Dalam merepresentasikan suatu identitas budaya, kita harus selalu senantiasa sadar bahwa “label” budaya yang kita usung tercetak kuat di benak masyarakat umum. Dan terkadang label ini akan selalu melekat seumur hidup kita. Suka atau tidak, ketika kita memilih untuk menjadi bagian dari representasi identitas budaya (Mojang Jajaka Jawa Barat, sebagai contoh) maka kita harus memiliki kesadaran bahwa citra masyarakat Jawa Barat khususnya generasi muda sedang kita representasikan. Ketika kita berlaku salah, maka masyarakat luas “umumnya” akan menjustifikasi bahwa seluruh generasi muda Jawa barat melakukan perbuatan salah. Majas Sinekdot Pars Pro Toto akan selalu berlaku dalam kasus ini. Hal ini yang harus senantiasa diingat, bahwa reputasi dan pencitraan yang diwakilkan kini tidak hanya berbicara bagi individu namun khalayak yang lebih luas. Dan yang perlu digaris bawahi bahwa reputasi tidak dapat dibangun hanya dengan promosi, namun haruslah dengan kerja keras, kualitas, dan tata nilai.

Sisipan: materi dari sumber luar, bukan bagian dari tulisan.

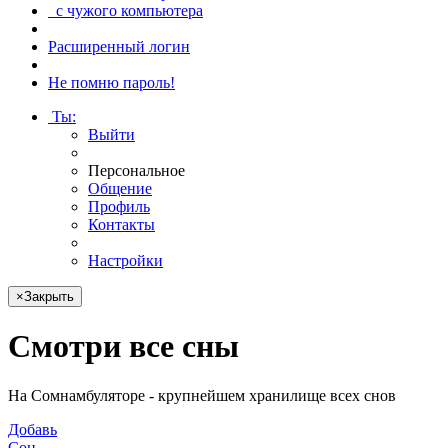
с чужого компьютера
Расширенный логин
Не помню пароль!
Ты
:
Выйти
Персональное
Общение
Профиль
Контакты
Настройки
×
Закрыть
Смотри
все сны
На Сомнамбуляторе - крупнейшем хранилище всех снов
Добавь
Сон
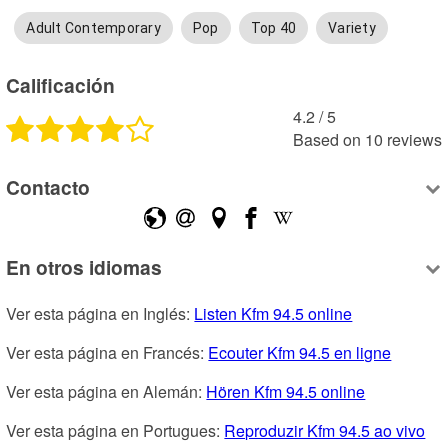
Adult Contemporary
Pop
Top 40
Variety
Calificación
4.2
 /
5
Based on
10
reviews
Contacto
En otros idiomas
Ver esta página en Inglés: 
Listen Kfm 94.5 online
Ver esta página en Francés: 
Ecouter Kfm 94.5 en ligne
Ver esta página en Alemán: 
Hören Kfm 94.5 online
Ver esta página en Portugues: 
Reproduzir Kfm 94.5 ao vivo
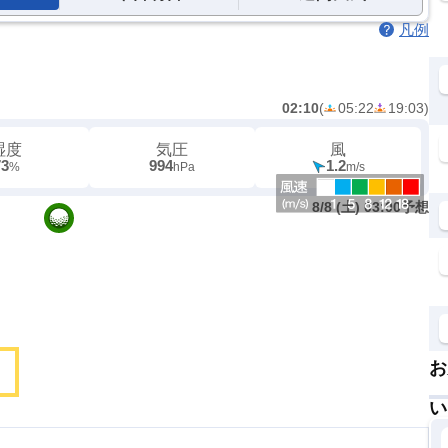
凡例
02:10
(
05:22
19:03
)
湿度
気圧
風
73
994
1.2
%
hPa
m/s
8/8 (土) 03:00予想
お
い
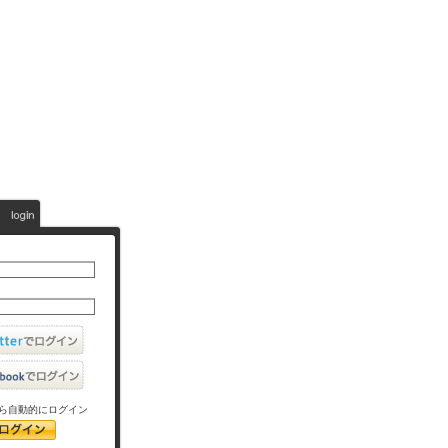
ら自動的にログイン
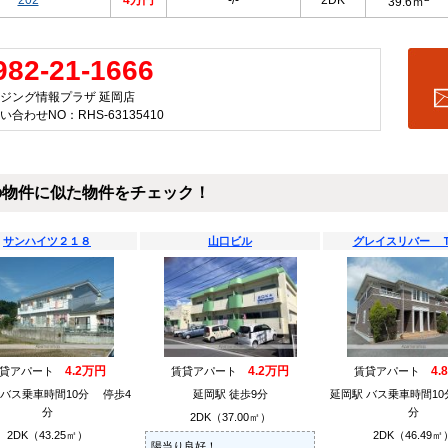
202
4万円
-/-
2DK
39.6ｍ
982-21-1666
ジング情報プラザ 延岡店
い合わせNO：RHS-63135410
の物件に似た物件をチェック！
サンハイツ２１８
山口ビル
グレイスリバー 
4.2万円
4.2万円
4.
賃貸アパート
賃貸アパート
賃貸アパート
 バス乗車時間10分 停歩4
延岡駅 徒歩9分
延岡駅 バス乗車時間10
分
分
2DK（37.00㎡）
2DK（43.25㎡）
2DK（46.49㎡
陽当り良好！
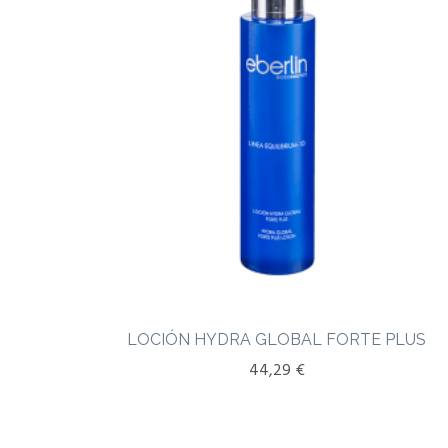
LOCIÓN HYDRA GLOBAL FORTE PLUS
44,29
€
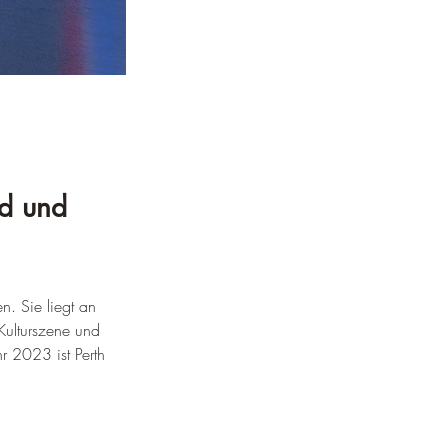
nd und 
n. Sie liegt an 
Kulturszene und 
r 2023 ist Perth 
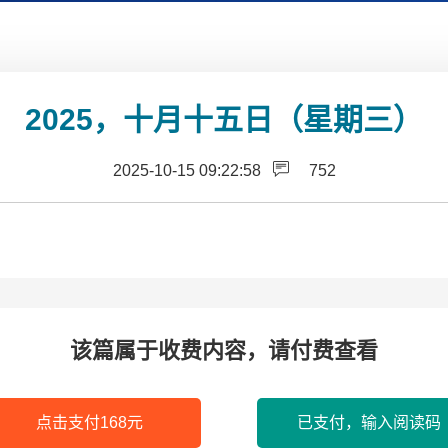
2025，十月十五日（星期三）
2025-10-15 09:22:58
752
该篇属于收费内容，请付费查看
点击支付168元
已支付，输入阅读码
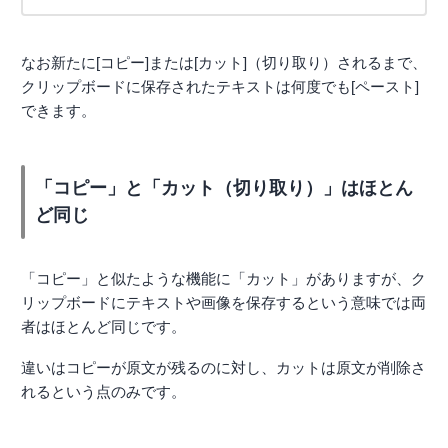
なお新たに[コピー]または[カット]（切り取り）されるまで、
クリップボードに保存されたテキストは何度でも[ペースト]
できます。
「コピー」と「カット（切り取り）」はほとん
ど同じ
「コピー」と似たような機能に「カット」がありますが、ク
リップボードにテキストや画像を保存するという意味では両
者はほとんど同じです。
違いはコピーが原文が残るのに対し、カットは原文が削除さ
れるという点のみです。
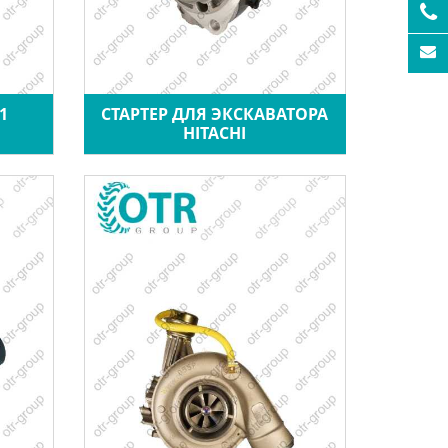
1
СТАРТЕР ДЛЯ ЭКСКАВАТОРА
HITACHI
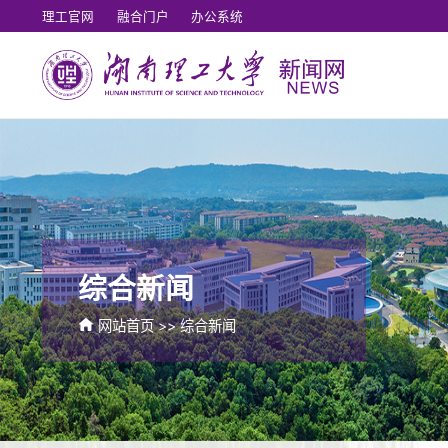
理工官网
融合门户
办公系统
综合新闻
网站首页
>>
综合新闻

Menjadi diri kita, Menjadi Manusia Unggul



Manusia dianugrahi sikap dasar yang selalu tidak puas atas apapun yang dicapainya. Hal ini menumbuhkan sikap kompetitif di dalam setiap insan. Seringkali sikap kompetitif ini berbanding terbalik dengan rasa percaya diri yang dimiliki. Berbicara mengenai kualitas manusia, hampir diseluruh peradaban di muka bumi, sikap kompetitif dan rasa percaya diri menjadi sebuah tolak ukur baku yang menyatakan keunggulan diri manusia. Menjadi Duta seyogyanya kita telah memiliki sikap percaya diri yang menyatakan bahwa kita unggul dibanding sekelompok manusia yang lain. Setiap manusia memiliki hak untuk menjadi manusia unggul, namun sedikit sekali yang mempersiapkan dirinya sungguh-sungguh untuk menjadi manusia unggul (Vince Lombardi) . Keunggulan kualitas manusia memang tidak pernah dibangun dalam kesenyapan. Ia hanya akan diperoleh dari pengalaman, ujian, dan penderitaan yang memperteguh jiwa. Dan kunci keberhasilan selalu terletak pada niat diri yang teguh. 



Penutup



Setiap orang ingin mendapat hasil yang besar. Banyak yang tak menyadari segala yang besar dibangun dari hal-hal kecil – Frank Clark



Sebuah kalimat penutup yang pernah dituturkan Frank Clark diatas kembali mengingatkan pada kita bahwa segala pilihan untuk menjadi besar atau kecil berada ditangan kita, dan sebelum segala sesuatu menjadi besar hal-hal kecil merupakan instrumen-instrumen penting yang akan membangun kebesaran kita. Menjadi seorang Duta merupakan sebuah langkah untuk memberi nilai menjadi generasi-generasi unggul di masa yang akan datang, kesadaran-kesadaran inilah yang seharusnya dapat membangkitkan Jawa Barat dan Indonesia pada masa yang akan datang. Namun pertanyaannya siapkah anda menjadi bagian didalamnya?